Haslam highlighted Barcelona's Neighbourhood Assembly for Tourism Degrowth, which is calling for the city's DMO to be shut down, an end to tourism marketing, a reduction in tourism accommodation, and investment in reducing Barcelona's dependence on tourism. "This problem is not going away," he warned.
He also told delegates to mark 15 June in their diary, a day of action by the Set campaign group – South Europe facing Overtourism. It's the largest mobilisation yet," said Haslam. "Some of you will probably have clients in these destinations on that day. So give them a heads up."
What TTG thinks
I've been to a lot of conferences with TTG over the past eight years, and sat through an awful lot of conference sessions on AI.
There's been nothing wrong with them, per se – many have been as fascinating as they have been concerning, but always eye-opening. However, rarely has there been a coherent discussion of AI that runs throughout a conference programme.

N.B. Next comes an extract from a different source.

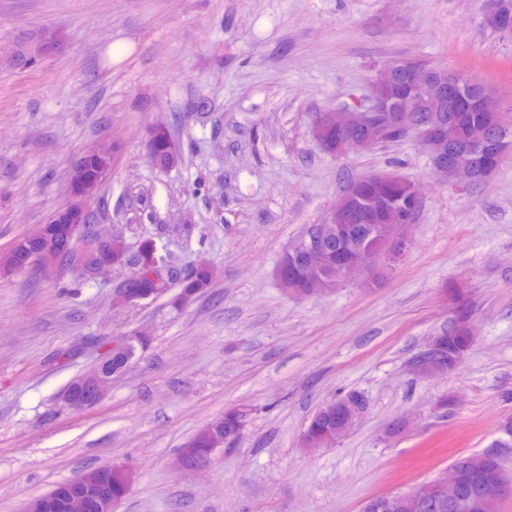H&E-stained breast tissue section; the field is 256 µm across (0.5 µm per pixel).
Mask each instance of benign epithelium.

The implementation and application of AI, the scope of the potential benefits for travel, the effect it may have on travel professionals and their worries about how AI is going to reshape their roles and careers – or stop them in their tracks.
At this year's ITT conference, AI very naturally and organically became part of nearly every session. Delegates could frequently be heard chatting about it among themselves, sharing their experiences and wisdom, and often seeking reassurance from – or offering it to – their colleagues and peers.
As Inspiretec and SystemsX chief Simon Powell so succinctly put it, the AI revolution is already under way – we're living it.
Were you to ask delegates to name the standout moments from the conference, there would be three. First, Ken Hughes citing a quote attributed to Hollywood actress Lauren Bacall, namely: “Standing still is the fastest way of moving backwards in a rapidly changing world.” Then there was Powell’s stark warning that businesses must “adopt or die”.
But it was fitting that perhaps the most pertinent take didn’t come from someone 10, 20 or 30 years deep into their travel career, but from someone whose journey is only just starting.
Ethan Scriven’s missive that “AI should be there to serve, not replace” captured the mood in the conference hall; together with the likes of fellow travel and tourism student Sinead Edwards, it's hard not to feel the future for travel is bright in the hands of such thoughtful and conscientious new entrants – not least with the support of AI.